▶ **Task directions**:
Of the lines below, copy those that hold the word "middle".

Dataset entries

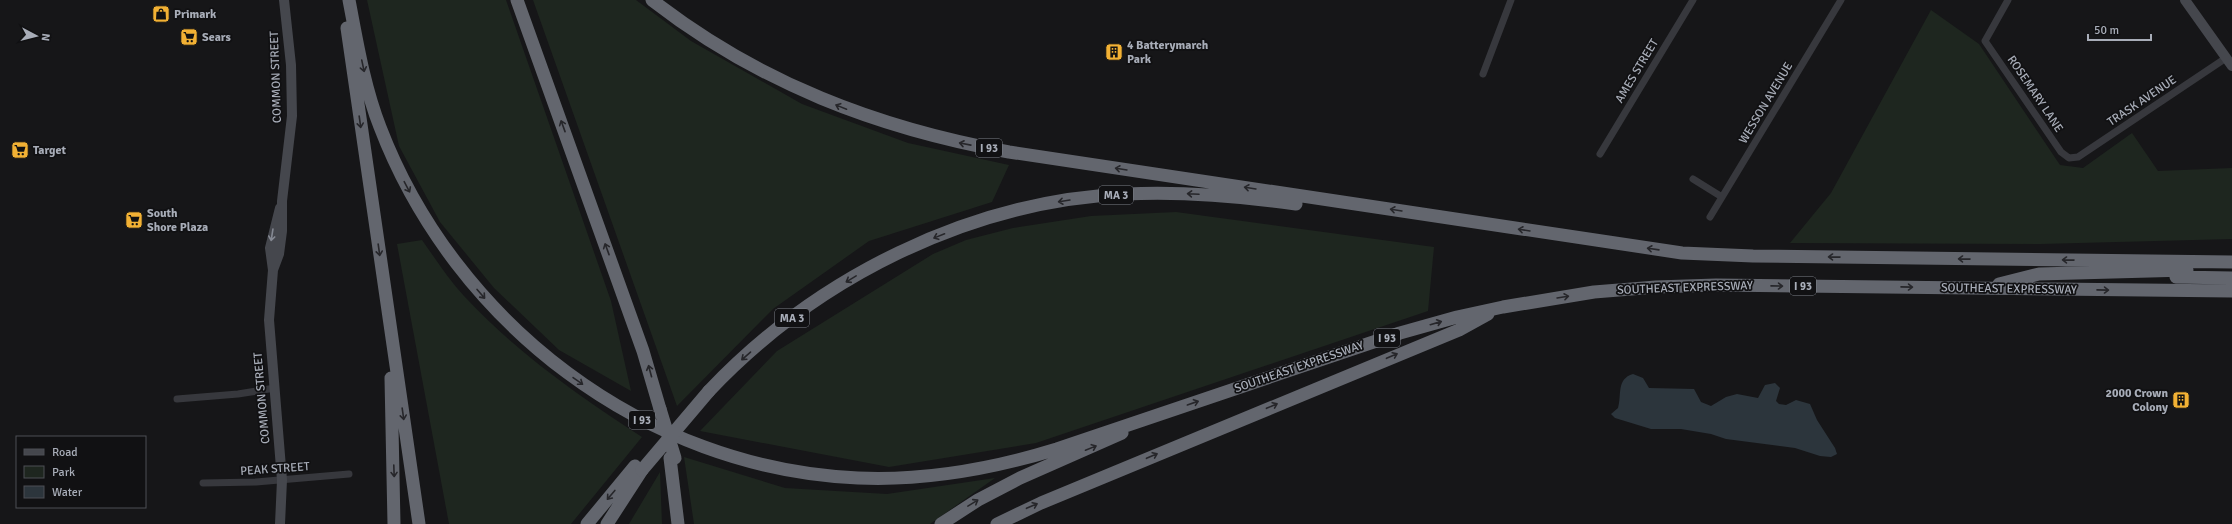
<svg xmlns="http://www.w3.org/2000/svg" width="2232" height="524" viewBox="0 0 2232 524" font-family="Signika,sans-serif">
  <rect width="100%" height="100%" fill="#161618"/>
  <path fill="#1e261f" d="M367,0H506L611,301L631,391L559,350L494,288L440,222L399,146Z
    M533,0H636L691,41L802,104L908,143L1009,165L992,202L869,241L773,309L677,406Z
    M1931,10L1979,44L2060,165L2083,168L2132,133L2158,171L2232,168V239L2041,244L1790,243L1831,193Z
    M1176,212L1434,247L1428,311L1036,443L889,467L700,431L777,351L933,254L966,240L1013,228L1091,216Z
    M422,240C435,258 448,279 464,296C516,352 579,396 642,437L571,524H449L397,244Z
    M684,457L785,488L887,494L995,478L930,524H694Z
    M660,472L662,524H629Z"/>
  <path fill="#2c353c" d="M1633,374L1643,378L1649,388L1694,389L1701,402L1711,406L1726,397L1737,394L1758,398L1765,385L1775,383L1780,388L1776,401L1779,404L1786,405L1796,400L1810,404L1817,420L1835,448L1837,454L1831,457L1820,456L1795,448L1726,439L1711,434L1681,429H1651L1615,418L1611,414L1618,408C1622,395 1616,379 1633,374Z"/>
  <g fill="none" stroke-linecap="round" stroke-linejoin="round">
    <path stroke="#37383d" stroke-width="7" d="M2008,0L1985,41L2061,152L2069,158L2078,157L2226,58
      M1483,74L1511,0
      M1600,154L1693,0
      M1693,179L1722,197
      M1710,217L1841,0
      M177,399L238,394L275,388
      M203,483L256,482L349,474"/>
    <path stroke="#45474d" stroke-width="10" d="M2185,0L2232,66
      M273,270L270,248L280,208
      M280,524L282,480L269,320L273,270L279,254L282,231V201L292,116L291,65L284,0"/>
    <path stroke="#63666e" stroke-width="13" d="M349,0C357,42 364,86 380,127C455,323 645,469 858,478C926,481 992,469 1057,449L1400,333L1457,317L1503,307L1594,292L1656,287L1716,285L2232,291
      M517,0L643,351L660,409
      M652,0C759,83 877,128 1009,152L1682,253L1753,256L2232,262
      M347,28L419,524
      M2176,277L2232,278
      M1999,284L2039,274L2187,270
      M391,378L394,524
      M709,391C816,278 969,201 1125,194C1182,191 1239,196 1296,204
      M670,458L678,524
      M587,524L635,466
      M607,524L642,470
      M941,524L978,500L1020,478L1122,433
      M997,524L1041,503L1459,330L1488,314"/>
    <path stroke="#63666e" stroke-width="13" d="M660,409L675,458
      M642,470L709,391"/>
  </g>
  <defs><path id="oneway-shaft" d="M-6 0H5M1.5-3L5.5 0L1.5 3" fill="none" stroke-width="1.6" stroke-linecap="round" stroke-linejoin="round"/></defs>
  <g stroke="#26262a">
    <use href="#oneway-shaft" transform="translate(363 66) rotate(78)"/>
    <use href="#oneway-shaft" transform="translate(841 107) rotate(-158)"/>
    <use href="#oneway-shaft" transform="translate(360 122) rotate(82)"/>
    <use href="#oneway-shaft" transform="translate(563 126) rotate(-110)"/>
    <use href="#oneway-shaft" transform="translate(965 144) rotate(-169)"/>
    <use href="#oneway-shaft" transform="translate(1121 169) rotate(-171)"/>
    <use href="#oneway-shaft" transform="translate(407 187) rotate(62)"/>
    <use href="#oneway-shaft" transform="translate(1250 188) rotate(-171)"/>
    <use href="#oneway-shaft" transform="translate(1193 194) rotate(-177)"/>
    <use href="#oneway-shaft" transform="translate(1064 201) rotate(171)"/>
    <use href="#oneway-shaft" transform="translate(1396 210) rotate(-171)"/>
    <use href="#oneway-shaft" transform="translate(1524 230) rotate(-171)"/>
    <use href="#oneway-shaft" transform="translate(939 236) rotate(158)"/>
    <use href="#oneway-shaft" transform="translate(607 249) rotate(-110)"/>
    <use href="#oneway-shaft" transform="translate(1653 249) rotate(-172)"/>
    <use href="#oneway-shaft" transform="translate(379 250) rotate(82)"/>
    <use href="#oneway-shaft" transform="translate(1834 257) rotate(-179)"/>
    <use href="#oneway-shaft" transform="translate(1964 259) rotate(-179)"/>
    <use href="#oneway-shaft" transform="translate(2068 260) rotate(-179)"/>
    <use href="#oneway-shaft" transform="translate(851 279) rotate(149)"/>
    <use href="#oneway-shaft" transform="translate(1777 286) rotate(1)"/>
    <use href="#oneway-shaft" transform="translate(1907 287) rotate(1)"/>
    <use href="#oneway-shaft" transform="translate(2103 290) rotate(1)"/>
    <use href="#oneway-shaft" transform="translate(481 294) rotate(49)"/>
    <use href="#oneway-shaft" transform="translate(1563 297) rotate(-9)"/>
    <use href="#oneway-shaft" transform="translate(1436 323) rotate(-16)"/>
    <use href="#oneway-shaft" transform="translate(746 356) rotate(139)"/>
    <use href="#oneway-shaft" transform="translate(1392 356) rotate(-23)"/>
    <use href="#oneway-shaft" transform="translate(650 371) rotate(-105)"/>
    <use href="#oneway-shaft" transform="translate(578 381) rotate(35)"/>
    <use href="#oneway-shaft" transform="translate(1193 403) rotate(-19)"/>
    <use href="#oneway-shaft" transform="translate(1272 406) rotate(-23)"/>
    <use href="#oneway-shaft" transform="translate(403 414) rotate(82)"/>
    <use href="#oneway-shaft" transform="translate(1091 448) rotate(-22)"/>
    <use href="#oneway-shaft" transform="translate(1152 456) rotate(-23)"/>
    <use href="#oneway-shaft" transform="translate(394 471) rotate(88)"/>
    <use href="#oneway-shaft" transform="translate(611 495) rotate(130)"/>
    <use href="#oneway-shaft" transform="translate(973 503) rotate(-31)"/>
    <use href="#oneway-shaft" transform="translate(1032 506) rotate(-23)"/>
  </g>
  <use stroke="#858993" href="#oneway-shaft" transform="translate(272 235) rotate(99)"/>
  <defs>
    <symbol id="shop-square" viewBox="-11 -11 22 22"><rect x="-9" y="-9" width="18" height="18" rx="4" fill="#f2b134" stroke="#111113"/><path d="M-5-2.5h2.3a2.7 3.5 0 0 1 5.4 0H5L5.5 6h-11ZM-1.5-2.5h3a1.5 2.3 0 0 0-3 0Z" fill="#111"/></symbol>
    <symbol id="supermarket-square" viewBox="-11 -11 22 22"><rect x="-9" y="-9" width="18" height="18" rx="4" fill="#f2b134" stroke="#111113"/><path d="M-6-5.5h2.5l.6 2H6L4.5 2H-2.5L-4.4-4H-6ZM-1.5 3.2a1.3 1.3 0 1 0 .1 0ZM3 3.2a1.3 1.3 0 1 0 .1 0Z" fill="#111"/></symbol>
    <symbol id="building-square" viewBox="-11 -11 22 22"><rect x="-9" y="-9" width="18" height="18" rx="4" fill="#f2b134" stroke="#111113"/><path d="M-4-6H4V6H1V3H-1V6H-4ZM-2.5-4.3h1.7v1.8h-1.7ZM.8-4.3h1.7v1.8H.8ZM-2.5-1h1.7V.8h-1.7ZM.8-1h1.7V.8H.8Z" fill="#111"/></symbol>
  </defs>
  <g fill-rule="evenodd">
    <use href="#shop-square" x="151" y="4" width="20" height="20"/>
    <use href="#supermarket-square" x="179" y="27" width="20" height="20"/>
    <use href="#building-square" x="1104" y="42" width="20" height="20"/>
    <use href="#supermarket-square" x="10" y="140" width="20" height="20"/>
    <use href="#supermarket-square" x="124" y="210" width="20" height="20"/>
    <use href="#building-square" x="2171" y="390" width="20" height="20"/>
  </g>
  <g text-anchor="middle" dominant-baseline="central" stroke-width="3.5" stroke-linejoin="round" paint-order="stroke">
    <g fill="#111113" stroke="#7b7e86" stroke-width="1">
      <rect x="976" y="139" width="26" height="18" rx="3"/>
      <rect x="1099" y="186" width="34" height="18" rx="3"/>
      <rect x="1790" y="277" width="26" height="18" rx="3"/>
      <rect x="775" y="309" width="34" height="18" rx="3"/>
      <rect x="1374" y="329" width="26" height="18" rx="3"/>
      <rect x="629" y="411" width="26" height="18" rx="3"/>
    </g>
    <g font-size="11" font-weight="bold" fill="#a8adb8">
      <text x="989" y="148">I 93</text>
      <text x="1116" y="195">MA 3</text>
      <text x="1803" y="286">I 93</text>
      <text x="792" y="318">MA 3</text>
      <text x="1387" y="338">I 93</text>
      <text x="642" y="420">I 93</text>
    </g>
    <g font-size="12" font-weight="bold" fill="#a8adb8" stroke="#111113" text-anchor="start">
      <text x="174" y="14">Primark</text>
      <text x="202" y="37">Sears</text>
      <text x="1127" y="45">4 Batterymarch<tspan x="1127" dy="14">Park</tspan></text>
      <text x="33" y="150">Target</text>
      <text x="147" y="213">South<tspan x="147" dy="14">Shore Plaza</tspan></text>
      <text x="2168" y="393" text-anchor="end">2000 Crown<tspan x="2168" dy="14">Colony</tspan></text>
    </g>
    <g font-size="12" fill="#a8adb8" stroke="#111113">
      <text transform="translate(1637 71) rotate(-59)">AMES STREET</text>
      <text transform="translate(276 77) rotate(-92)">COMMON STREET</text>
      <text transform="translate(2035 94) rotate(56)">ROSEMARY LANE</text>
      <text transform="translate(2142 101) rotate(-34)">TRASK AVENUE</text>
      <text transform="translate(1766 103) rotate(-59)">WESSON AVENUE</text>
      <text transform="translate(1685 288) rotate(-2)">SOUTHEAST EXPRESSWAY</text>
      <text transform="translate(2009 289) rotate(1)">SOUTHEAST EXPRESSWAY</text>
      <text transform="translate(1299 367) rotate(-19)">SOUTHEAST EXPRESSWAY</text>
      <text transform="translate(262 398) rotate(-95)">COMMON STREET</text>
      <text transform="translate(275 469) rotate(-4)">PEAK STREET</text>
    </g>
  </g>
  <rect x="16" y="436" width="130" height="72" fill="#111113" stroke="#4d4f55"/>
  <rect x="24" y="449" width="20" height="6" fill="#45474d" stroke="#4d4f55"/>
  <text x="52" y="456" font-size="12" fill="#a8adb8">Road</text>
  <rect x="24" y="466" width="20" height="12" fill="#1e261f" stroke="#4d4f55"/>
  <text x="52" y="476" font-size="12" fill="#a8adb8">Park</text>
  <rect x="24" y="486" width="20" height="12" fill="#2c353c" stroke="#4d4f55"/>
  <text x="52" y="496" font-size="12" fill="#a8adb8">Water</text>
  <g transform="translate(36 36) rotate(97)" stroke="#111113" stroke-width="3" paint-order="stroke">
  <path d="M0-3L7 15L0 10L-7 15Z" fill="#a8adb8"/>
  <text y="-6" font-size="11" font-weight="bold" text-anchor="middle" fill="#a8adb8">N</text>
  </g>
  <path d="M2088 34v6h63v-6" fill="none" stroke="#a8adb8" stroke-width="2"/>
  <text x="2094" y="34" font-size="12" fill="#a8adb8" stroke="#111113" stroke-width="3" paint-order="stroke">50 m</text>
</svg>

▶ **Response area**:
  <g text-anchor="middle" dominant-baseline="central" stroke-width="3.5" stroke-linejoin="round" paint-order="stroke">
  <text y="-6" font-size="11" font-weight="bold" text-anchor="middle" fill="#a8adb8">N</text>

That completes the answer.